市民公開講座で触れられていた「実際には多くの患者さんが、やや多めの補充量になっている」という話は、かなり現実的だと感じています。ガイドラインが安全側、つまり自発なし・フル補充の人を基準に作られている以上、「足りなくてクリーゼになるよりは、少し多めで安定させる」という判断は、医療側でも患者側でも起こりやすいですよね。

また、「補充療法をしていても、不調が完全になくならない人が多い」という点も、とても重要な視点だと思います。
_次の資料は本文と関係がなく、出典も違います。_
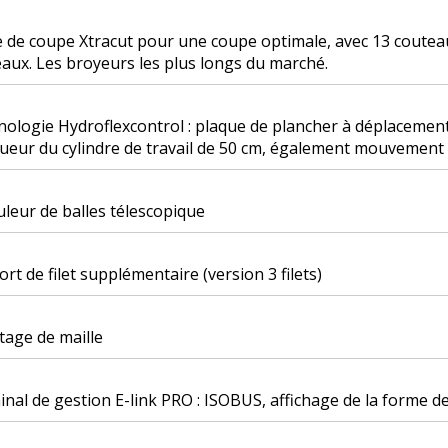
 de coupe Xtracut pour une coupe optimale, avec 13 couteaux
aux. Les broyeurs les plus longs du marché.
ologie Hydroflexcontrol : plaque de plancher à déplacement 
ueur du cylindre de travail de 50 cm, également mouvemen
leur de balles télescopique
rt de filet supplémentaire (version 3 filets)
tage de maille
nal de gestion E-link PRO : ISOBUS, affichage de la forme de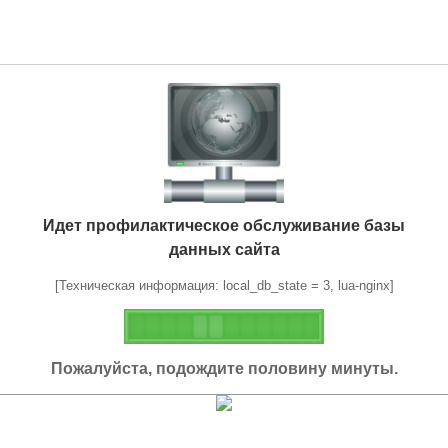
Идет профилактическое обслуживание базы
данных сайта
[Техническая информация: local_db_state = 3, lua-nginx]
Пожалуйста, подождите половину минуты.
不調の原因は、単に量が足りないから、という場合だけではなくて、「多すぎても不調が出ることがある」という話も出ていましたし、そもそもコルチゾール以外の要因(自律神経・電解質・筋力・睡眠・吸収など)が絡んでいるケースも、実際には多いですよね。

それでも現実には、「不調がある=足りないかもしれない → 増やす」という方向に判断が寄りやすくて、その結果、「量は増えたけれど、あまりスッキリしない」「気づいたら自発が落ちていた」というループに入ってしまう人も、一定数いるんだと思います。

なので私は、補充療法は「不調をゼロにするための魔法」ではなくて、「命を守るための最低限のベース」と捉える視点は、とても大切だと感じています。

その上で、「どこまでがコルチゾール不足由来なのか」「どこからは別の調整が必要なのか」を切り分けて考えていける余地がある人も、実は少なくないのではと思います。

特に続発性で自発が残っている人にとっては、「不調がある=すぐ増やす」ではなく、「今、本当にどこがズレているのか」を一度立ち止まって見てみる視点が、長い目では効いてくる気がします。